16C’est ce que nous faisons en équipe quand nous travaillons à favoriser les échanges avec les partenaires accompagnant conjointement les enfants avec nous. Quand nous proposons aux parents de se rassembler pour échanger et rompre l’isolement. Quand nous croisons en sortie avec eux des regards interrogateurs et que nous prenons le temps d’expliquer. Quand nous participons avec eux à des projets culturels inscrits dans la ville (médiathèque, ludothèque…). Quand, sous l’impulsion des parents, nous remettons en cause les limites de notre prise en charge et que nous les accompagnons à trouver des solutions dans le secteur ordinaire à différents niveaux (mode de garde, aides à domicile, solutions de prises en charge diverses de l’enfant…).

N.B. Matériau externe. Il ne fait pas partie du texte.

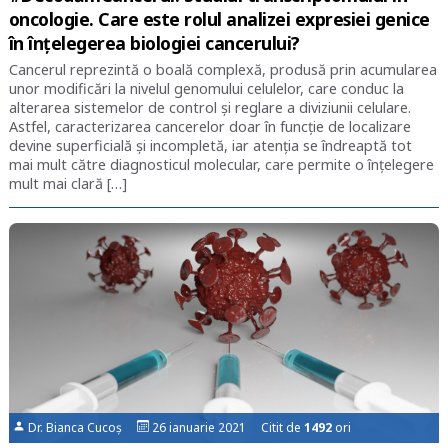
oncologie. Care este rolul analizei expresiei genice
în înțelegerea biologiei cancerului?
Cancerul reprezintă o boală complexă, produsă prin acumularea
unor modificări la nivelul genomului celulelor, care conduc la
alterarea sistemelor de control și reglare a diviziunii celulare.
Astfel, caracterizarea cancerelor doar în funcție de localizare
devine superficială și incompletă, iar atenția se îndreaptă tot
mai mult către diagnosticul molecular, care permite o înțelegere
mult mai clară […]
Dr. Bianca Cucoș
26 ianuarie 2021 Citit de
1492
ori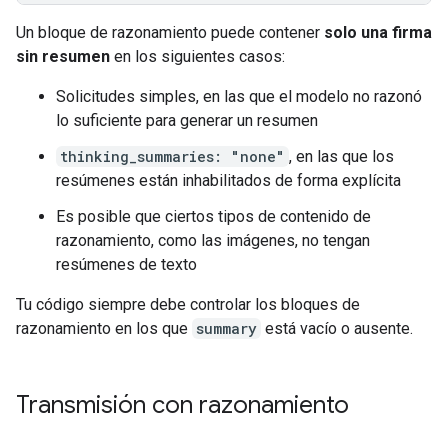
Un bloque de razonamiento puede contener
solo una firma
sin resumen
en los siguientes casos:
Solicitudes simples, en las que el modelo no razonó
lo suficiente para generar un resumen
thinking_summaries: "none"
, en las que los
resúmenes están inhabilitados de forma explícita
Es posible que ciertos tipos de contenido de
razonamiento, como las imágenes, no tengan
resúmenes de texto
Tu código siempre debe controlar los bloques de
razonamiento en los que
summary
está vacío o ausente.
Transmisión con razonamiento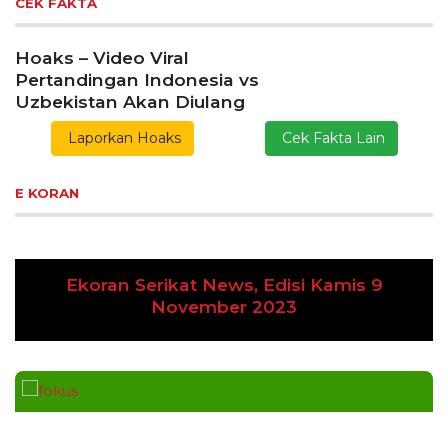
CEK FAKTA
Hoaks – Video Viral
Pertandingan Indonesia vs
Uzbekistan Akan Diulang
Laporkan Hoaks
Cek Fakta Lain
E KORAN
Ekoran Serikat News, Edisi Kamis 9
Previous
Next
November 2023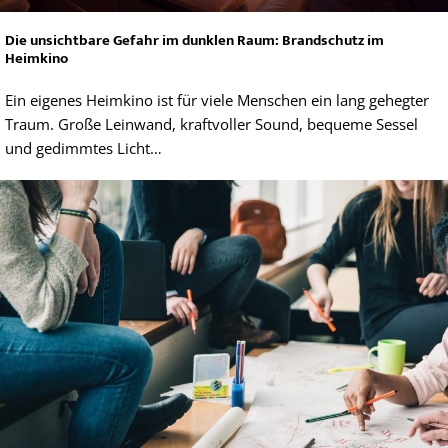
Die unsichtbare Gefahr im dunklen Raum: Brandschutz im
Heimkino
Ein eigenes Heimkino ist für viele Menschen ein lang gehegter
Traum. Große Leinwand, kraftvoller Sound, bequeme Sessel
und gedimmtes Licht…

Si aujourd’hui le retard pour l’égalité des chances est important, c’est dans cette inventivité quotidienne entre les partenaires que se trouvent les progrès vers une meilleure prise en charge des enfants porteurs de polyhandicap. C’est dans une écoute de chaque acteur, parents en tête, autour de l’enfant, que se met en pratique une égalité de traitement de l’être humain, pour lui-même. L’injonction de résultat ne doit pas étouffer l’esprit curieux, inventif et constructif d’une société envers ses plus faibles représentants.